Personal information
- Full name: Aleksandr Vladimirovich Pavlenko
- Date of birth: 23 November 1976 (age 48)
- Place of birth: Moscow, Russian SFSR
- Height: 1.76 m (5 ft 9 in)
- Position(s): Midfielder/Forward

Team information
- Current team: FC FShM-Torpedo Moscow (manager)

Youth career
- FShM Moscow

Senior career*
- Years: Team / Apps / (Gls)
- 1994–1996: FC Spartak-d Moscow / 96 / (9)
- 1996: FC Spartak Moscow / 2 / (0)
- 1997: FC Tyumen / 32 / (0)
- 1998: FC Spartak-2 Moscow / 17 / (1)
- 1998: FC Irtysh Omsk / 19 / (0)
- 1999–2000: FC Spartak-Chukotka Moscow / 54 / (3)
- 2000: FC Metallurg Krasnoyarsk / 17 / (1)
- 2001–2002: FK Liepājas Metalurgs / 52 / (7)
- 2003–2004: FC Oryol / 63 / (3)
- 2005: FC Shatura
- 2006: FC Oryol / 31 / (0)
- 2007: FC Zelenograd Moscow / 24 / (0)

Managerial career
- 2008–: FC FShM-Torpedo Moscow

= Aleksandr Pavlenko (footballer, born 1976) =

Russian footballer and coach

Aleksandr Vladimirovich Pavlenko (Александр Владимирович Павленко; born 23 November 1976) is a Russian professional football coach and a former player.
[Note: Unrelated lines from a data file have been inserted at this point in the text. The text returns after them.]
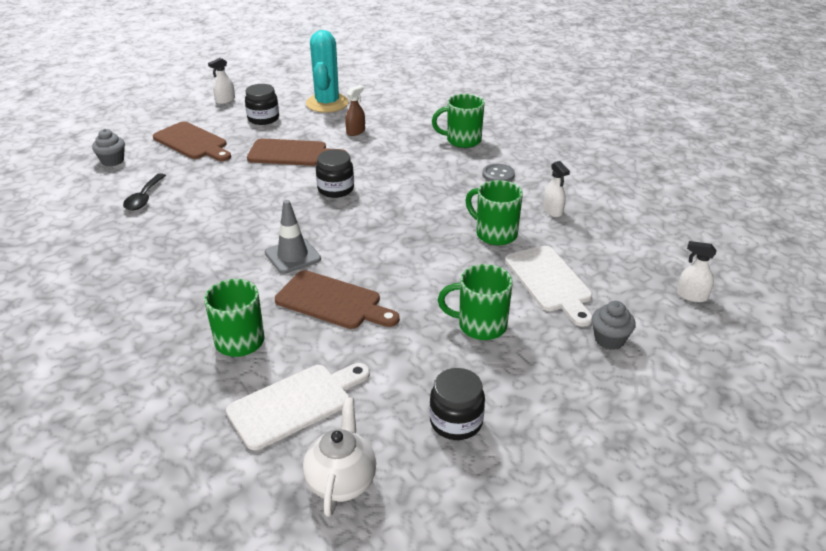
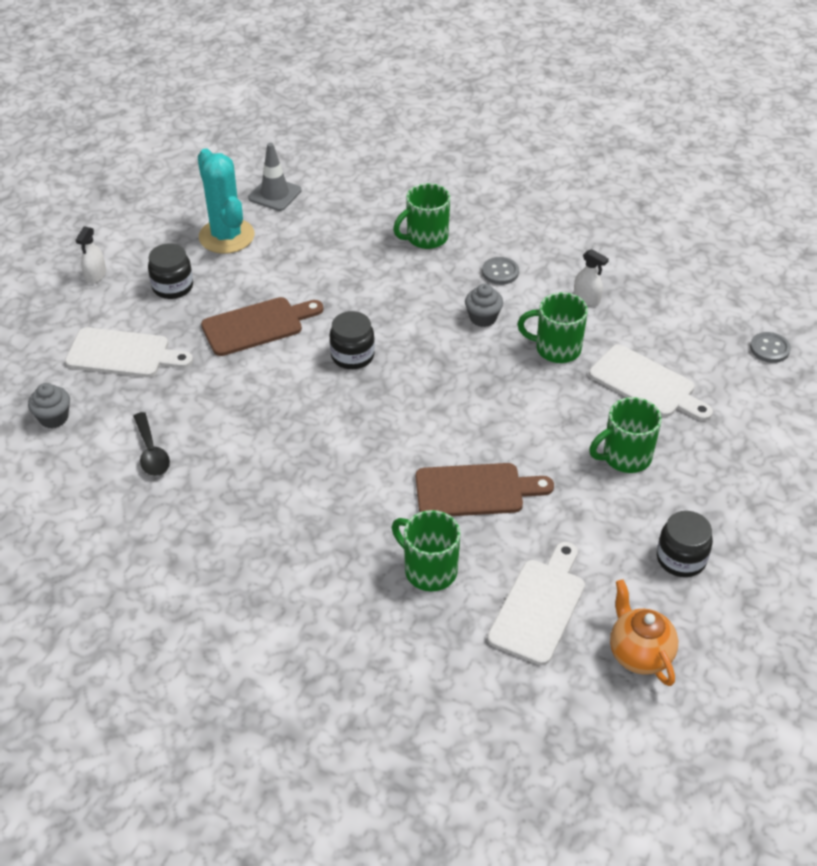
camera: 30 degrees left, 10 degrees up
brown cutting board [153,121,231,161] -> white cutting board [65,327,193,377]
grey traffic cone [265,200,321,274] -> grey traffic cone moved to [248,143,302,211]
white teapot [303,397,376,517] -> orange teapot [610,580,678,686]
brown spray bottle [345,85,365,136] -> none
grey cupcake [592,301,636,350] -> grey cupcake moved to [465,284,503,327]
white spray bottle [677,241,717,302] -> grey button [750,332,791,363]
He works as a coach for FC FShM-Torpedo Moscow.

==Club career==
He made his professional debut in the Russian Third Division in 1994 for FC Spartak-d Moscow.

==Honours==
- Russian Premier League champion: 1996.
- Latvian Higher League 3rd place: 2001, 2002.